■ **Exercise inputs**
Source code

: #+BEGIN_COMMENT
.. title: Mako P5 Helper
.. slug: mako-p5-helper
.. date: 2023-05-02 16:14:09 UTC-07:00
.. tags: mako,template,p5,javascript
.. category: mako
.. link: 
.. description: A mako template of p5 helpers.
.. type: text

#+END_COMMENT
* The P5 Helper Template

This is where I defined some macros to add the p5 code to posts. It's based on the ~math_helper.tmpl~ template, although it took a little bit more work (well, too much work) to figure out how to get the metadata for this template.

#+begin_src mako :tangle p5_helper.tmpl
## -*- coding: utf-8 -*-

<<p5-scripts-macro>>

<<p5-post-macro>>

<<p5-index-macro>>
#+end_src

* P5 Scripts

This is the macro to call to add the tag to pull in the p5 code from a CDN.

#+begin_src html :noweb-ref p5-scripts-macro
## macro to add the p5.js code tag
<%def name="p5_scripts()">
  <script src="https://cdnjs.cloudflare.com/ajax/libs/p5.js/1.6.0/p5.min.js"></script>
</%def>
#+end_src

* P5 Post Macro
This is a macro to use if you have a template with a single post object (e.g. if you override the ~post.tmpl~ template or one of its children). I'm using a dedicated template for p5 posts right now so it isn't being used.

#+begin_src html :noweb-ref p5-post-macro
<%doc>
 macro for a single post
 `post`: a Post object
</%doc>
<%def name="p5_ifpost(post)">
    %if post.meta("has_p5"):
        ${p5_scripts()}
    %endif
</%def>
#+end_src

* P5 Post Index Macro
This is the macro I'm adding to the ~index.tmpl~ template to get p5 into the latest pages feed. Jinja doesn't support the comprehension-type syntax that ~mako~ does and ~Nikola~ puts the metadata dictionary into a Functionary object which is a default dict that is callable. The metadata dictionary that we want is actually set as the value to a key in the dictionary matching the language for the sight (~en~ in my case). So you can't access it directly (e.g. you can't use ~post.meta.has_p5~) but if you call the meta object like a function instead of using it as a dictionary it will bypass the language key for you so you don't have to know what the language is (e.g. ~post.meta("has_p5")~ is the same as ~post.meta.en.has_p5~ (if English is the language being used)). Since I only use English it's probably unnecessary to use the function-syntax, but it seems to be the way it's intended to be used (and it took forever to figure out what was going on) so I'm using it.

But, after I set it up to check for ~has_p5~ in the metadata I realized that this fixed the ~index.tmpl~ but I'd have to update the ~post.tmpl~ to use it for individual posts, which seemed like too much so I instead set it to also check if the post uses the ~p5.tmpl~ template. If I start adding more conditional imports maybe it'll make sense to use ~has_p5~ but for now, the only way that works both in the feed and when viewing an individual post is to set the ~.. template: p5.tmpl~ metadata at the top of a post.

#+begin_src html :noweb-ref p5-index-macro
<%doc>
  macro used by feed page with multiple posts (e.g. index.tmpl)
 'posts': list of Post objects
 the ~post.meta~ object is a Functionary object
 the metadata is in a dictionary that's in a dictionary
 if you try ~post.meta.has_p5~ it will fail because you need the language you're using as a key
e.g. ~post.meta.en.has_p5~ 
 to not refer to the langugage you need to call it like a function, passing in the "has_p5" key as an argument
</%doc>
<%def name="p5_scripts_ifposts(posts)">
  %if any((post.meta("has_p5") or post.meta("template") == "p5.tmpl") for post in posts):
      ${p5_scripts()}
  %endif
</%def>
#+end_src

■ **Required action**
From the opening line of the data above, please print each line as written up to and including the line that contains "Post Index Macro", and nothing more.

■ **Response area**
Source code

: #+BEGIN_COMMENT
.. title: Mako P5 Helper
.. slug: mako-p5-helper
.. date: 2023-05-02 16:14:09 UTC-07:00
.. tags: mako,template,p5,javascript
.. category: mako
.. link: 
.. description: A mako template of p5 helpers.
.. type: text

#+END_COMMENT
* The P5 Helper Template

This is where I defined some macros to add the p5 code to posts. It's based on the ~math_helper.tmpl~ template, although it took a little bit more work (well, too much work) to figure out how to get the metadata for this template.

#+begin_src mako :tangle p5_helper.tmpl
## -*- coding: utf-8 -*-

<<p5-scripts-macro>>

<<p5-post-macro>>

<<p5-index-macro>>
#+end_src

* P5 Scripts

This is the macro to call to add the tag to pull in the p5 code from a CDN.

#+begin_src html :noweb-ref p5-scripts-macro
## macro to add the p5.js code tag
<%def name="p5_scripts()">
  <script src="https://cdnjs.cloudflare.com/ajax/libs/p5.js/1.6.0/p5.min.js"></script>
</%def>
#+end_src

* P5 Post Macro
This is a macro to use if you have a template with a single post object (e.g. if you override the ~post.tmpl~ template or one of its children). I'm using a dedicated template for p5 posts right now so it isn't being used.

#+begin_src html :noweb-ref p5-post-macro
<%doc>
 macro for a single post
 `post`: a Post object
</%doc>
<%def name="p5_ifpost(post)">
    %if post.meta("has_p5"):
        ${p5_scripts()}
    %endif
</%def>
#+end_src

* P5 Post Index Macro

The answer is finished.